Professor Loren Landau, director of the African Centre for Migration and Society at the University of the Witwatersrand, told Africa Check that it is impossible to accurately estimate how many undocumented migrants are currently in South Africa. “Anyone who claims to know how many there are is lying,” he said.
He recommended using census data on the number of foreign-born nationals in South Africa to determine how this demographic has grown.
The 1996 census revealed that 958,187 people living in South Africa were born outside of the country. The 2011 census revealed that 4.5% – or about 2.3-million – of the country’s 51.7-million people were born outside of South African. This amounts to an increase of 238% over the fifteen year period – not 1000%.
It is unclear how many of those surveyed for the census were illegal immigrants but Statistics South Africa has stated in a 2011 discussion document that “[s]ince a census is a total count of all persons in the country (at a given point in time), it is expected that all types of immigrants (including illegal/irregular immigrants) will be enumerated.”

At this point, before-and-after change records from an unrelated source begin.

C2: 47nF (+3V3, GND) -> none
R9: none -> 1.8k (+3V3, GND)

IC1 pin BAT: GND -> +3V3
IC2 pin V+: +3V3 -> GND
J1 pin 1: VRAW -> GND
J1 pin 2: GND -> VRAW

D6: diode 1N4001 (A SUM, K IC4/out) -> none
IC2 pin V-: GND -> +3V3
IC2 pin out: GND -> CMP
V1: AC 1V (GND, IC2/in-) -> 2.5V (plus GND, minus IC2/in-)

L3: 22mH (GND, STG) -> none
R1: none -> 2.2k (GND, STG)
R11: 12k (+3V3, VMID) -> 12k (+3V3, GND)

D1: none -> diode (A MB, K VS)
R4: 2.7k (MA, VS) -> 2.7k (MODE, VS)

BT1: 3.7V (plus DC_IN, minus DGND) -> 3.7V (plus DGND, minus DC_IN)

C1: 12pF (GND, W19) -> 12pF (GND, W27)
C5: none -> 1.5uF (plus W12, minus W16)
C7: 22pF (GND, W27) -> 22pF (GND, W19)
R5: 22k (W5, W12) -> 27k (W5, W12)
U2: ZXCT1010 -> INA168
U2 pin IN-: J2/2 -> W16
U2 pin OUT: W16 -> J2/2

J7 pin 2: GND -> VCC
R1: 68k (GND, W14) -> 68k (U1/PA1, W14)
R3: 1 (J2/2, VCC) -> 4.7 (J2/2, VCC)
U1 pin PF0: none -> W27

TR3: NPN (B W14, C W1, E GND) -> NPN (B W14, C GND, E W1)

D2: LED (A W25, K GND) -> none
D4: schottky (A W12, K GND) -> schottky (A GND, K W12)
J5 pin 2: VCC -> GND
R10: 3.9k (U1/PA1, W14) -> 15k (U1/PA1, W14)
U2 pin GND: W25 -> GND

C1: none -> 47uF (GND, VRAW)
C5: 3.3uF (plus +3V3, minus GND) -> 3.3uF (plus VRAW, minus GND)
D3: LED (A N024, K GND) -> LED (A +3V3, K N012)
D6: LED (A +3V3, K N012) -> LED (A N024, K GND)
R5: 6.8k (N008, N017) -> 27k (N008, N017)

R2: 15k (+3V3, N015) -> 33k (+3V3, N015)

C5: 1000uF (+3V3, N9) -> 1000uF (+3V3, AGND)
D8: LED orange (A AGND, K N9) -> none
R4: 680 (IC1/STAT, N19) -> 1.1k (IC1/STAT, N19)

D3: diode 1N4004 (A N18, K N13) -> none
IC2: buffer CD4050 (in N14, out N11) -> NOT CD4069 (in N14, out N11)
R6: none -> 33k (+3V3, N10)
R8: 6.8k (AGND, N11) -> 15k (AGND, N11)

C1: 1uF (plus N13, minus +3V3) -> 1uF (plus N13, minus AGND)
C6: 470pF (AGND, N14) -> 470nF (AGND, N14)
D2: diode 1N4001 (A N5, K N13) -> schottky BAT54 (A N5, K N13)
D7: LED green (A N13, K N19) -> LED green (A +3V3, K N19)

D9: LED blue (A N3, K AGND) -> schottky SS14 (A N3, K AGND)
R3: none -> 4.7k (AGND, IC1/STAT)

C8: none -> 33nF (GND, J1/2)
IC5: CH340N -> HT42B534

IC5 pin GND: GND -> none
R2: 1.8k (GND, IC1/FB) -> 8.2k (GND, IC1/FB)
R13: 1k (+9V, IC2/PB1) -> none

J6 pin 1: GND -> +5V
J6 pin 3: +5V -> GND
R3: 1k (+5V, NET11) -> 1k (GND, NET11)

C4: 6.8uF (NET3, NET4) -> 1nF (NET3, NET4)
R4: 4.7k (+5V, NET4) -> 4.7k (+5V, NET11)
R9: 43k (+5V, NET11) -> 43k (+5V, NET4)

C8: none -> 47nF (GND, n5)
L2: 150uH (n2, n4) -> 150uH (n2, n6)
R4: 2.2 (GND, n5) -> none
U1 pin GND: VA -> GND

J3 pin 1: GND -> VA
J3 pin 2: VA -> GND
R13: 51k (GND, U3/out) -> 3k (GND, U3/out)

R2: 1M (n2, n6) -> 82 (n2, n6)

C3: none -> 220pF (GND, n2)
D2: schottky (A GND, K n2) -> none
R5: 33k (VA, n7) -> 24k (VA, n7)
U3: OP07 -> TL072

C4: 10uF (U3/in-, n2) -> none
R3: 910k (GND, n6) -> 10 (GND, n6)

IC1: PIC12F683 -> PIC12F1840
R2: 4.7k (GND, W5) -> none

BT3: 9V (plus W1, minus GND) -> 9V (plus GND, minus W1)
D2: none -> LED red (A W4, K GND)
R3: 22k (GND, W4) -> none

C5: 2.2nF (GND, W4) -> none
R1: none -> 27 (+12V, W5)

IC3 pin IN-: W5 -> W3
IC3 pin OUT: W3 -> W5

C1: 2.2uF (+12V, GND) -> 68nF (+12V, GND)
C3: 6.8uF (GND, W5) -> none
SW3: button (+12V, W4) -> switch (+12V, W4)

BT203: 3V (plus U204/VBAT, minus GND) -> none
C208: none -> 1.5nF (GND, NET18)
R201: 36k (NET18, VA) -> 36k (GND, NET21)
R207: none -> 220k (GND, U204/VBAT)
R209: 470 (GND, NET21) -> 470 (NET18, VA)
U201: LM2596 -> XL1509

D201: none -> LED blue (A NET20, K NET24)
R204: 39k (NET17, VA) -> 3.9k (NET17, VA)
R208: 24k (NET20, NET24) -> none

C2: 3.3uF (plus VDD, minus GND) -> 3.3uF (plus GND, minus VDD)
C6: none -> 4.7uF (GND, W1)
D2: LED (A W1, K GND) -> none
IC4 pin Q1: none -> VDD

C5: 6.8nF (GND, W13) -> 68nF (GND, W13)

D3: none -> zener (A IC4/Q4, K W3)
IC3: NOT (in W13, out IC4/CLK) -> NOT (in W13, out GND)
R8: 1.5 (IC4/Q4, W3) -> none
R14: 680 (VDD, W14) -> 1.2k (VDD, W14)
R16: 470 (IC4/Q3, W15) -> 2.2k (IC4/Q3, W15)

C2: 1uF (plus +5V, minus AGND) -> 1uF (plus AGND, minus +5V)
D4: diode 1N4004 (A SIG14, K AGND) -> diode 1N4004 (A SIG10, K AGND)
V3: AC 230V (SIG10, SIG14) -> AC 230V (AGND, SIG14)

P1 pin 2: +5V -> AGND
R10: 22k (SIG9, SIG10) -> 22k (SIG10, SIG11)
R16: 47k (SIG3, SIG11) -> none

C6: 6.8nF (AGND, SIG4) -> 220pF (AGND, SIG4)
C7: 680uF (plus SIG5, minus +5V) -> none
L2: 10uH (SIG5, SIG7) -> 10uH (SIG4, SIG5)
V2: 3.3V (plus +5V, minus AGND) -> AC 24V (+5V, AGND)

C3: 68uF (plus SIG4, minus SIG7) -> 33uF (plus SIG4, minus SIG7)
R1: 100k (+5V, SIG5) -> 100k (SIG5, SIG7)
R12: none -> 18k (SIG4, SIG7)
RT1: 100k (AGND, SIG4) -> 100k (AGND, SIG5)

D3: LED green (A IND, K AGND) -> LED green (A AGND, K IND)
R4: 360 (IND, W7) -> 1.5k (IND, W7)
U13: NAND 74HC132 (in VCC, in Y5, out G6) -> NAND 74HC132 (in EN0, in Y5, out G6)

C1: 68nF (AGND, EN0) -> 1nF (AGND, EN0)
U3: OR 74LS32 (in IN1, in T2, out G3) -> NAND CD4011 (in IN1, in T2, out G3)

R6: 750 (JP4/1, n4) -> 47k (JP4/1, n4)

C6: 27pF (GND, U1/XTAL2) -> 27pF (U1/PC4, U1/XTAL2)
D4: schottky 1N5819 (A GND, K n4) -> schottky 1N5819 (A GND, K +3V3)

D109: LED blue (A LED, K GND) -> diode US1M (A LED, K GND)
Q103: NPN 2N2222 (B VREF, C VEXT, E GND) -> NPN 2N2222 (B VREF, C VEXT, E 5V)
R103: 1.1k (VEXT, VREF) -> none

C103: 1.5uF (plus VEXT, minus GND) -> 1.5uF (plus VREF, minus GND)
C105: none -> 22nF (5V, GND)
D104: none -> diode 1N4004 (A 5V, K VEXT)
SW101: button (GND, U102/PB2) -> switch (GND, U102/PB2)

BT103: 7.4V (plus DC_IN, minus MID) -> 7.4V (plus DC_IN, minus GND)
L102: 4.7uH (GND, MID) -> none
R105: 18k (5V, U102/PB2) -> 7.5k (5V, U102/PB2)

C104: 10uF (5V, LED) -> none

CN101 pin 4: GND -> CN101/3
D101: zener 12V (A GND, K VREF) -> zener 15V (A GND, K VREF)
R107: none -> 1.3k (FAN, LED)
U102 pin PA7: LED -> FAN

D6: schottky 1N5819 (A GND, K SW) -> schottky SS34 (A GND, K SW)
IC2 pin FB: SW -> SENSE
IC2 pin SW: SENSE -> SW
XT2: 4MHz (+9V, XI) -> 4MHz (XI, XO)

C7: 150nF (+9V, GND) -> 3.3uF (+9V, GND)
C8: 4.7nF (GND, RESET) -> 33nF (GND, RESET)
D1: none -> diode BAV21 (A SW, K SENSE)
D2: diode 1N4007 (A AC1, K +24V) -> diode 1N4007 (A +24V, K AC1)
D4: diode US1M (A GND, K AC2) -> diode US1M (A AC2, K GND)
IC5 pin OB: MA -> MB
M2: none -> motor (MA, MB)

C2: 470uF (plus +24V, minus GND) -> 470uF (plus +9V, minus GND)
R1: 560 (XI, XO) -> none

The Democratic Alliance manages a “crooked comrades monitor”, an “archive of those people appointed to key positions in the public service in spite of a dubious track record which suggests them unfit for public office”. It lists nine current members of parliament that have criminal convictions. However, Michael Mpofu, a Democratic Alliance research and communications officer, told Africa Check that he was unsure how recently it had been updated.
Neither Luzuko Jacobs, the head of the parliamentary communication service, or parliamentary secretary Michael Coetzee, responded to questions.
In 2006, The Telegraph newspaper reported that “Italy is…served by 25 MPs who have criminal convictions, the highest number ever recorded”. Last year Italy passed a law which rendered politicians convicted of serious criminal offences ineligible to stand for parliament.
In July 2013, The Times of India reported that 1,460 of India’s 4,807 sitting members of parliament and the legislative assembly have declared being the accused in criminal cases.
Africa Check debunked this claim in March 2013. An article in South Africa’s Sowetan newspaper had reported incorrectly that “[a]t least 28% of schoolgirls are HIV positive while only 4% of young boys are infected with the virus in the country”.
The most recent study reveals that HIV prevalence among young women aged between 15 and 19 is around 12.7%.
In November 2013, South Africa’s health minister, Aaron Motsoaledi, told parliament that between April 2012 and March 2013 there were 82,920 legal abortions in public hospitals. He did not make clear how many of the patients could be classed as schoolgirls. But a 2010/11 annual school survey suggested that 36,702 pupils fell pregnant that year.
The South African Reserve Bank keeps historical records of the rand-dollar exchange rate. On 3 January 1994, the rand was trading at R3.40 to the dollar. At the time of publishing this report is was trading at R10.23 to the dollar.
A Bloomberg Gas Price Ranking, released in September 2013, ranked 61 countries on their petrol price, the earnings needed to buy a gallon of petrol and the annual income spent on fuel. South Africa was ranked 42nd with an average price of $4.94 per gallon of petrol (just over R50 for 3.8 litres). By comparison, a gallon of petrol in India costs on average $4.74.
Conclusion: Only 4 claims true or possibly true
While many of the claims in the blog post and Facebook post appeared to be questionable, that didn’t prevent over 12,000 people sharing them. Out of the 14 claims that Africa Check examined, only four were true or probably true.
Africa Check was unable to fact check the claims that South Africa’s defence force is a “laughing stock” and that the country’s “roads, railways, military, police, municipal services, old age homes, hospitals and orphanages have literally fallen apart and are worth nothing anymore”. The claims are broad generalisations and statements of opinion, not fact.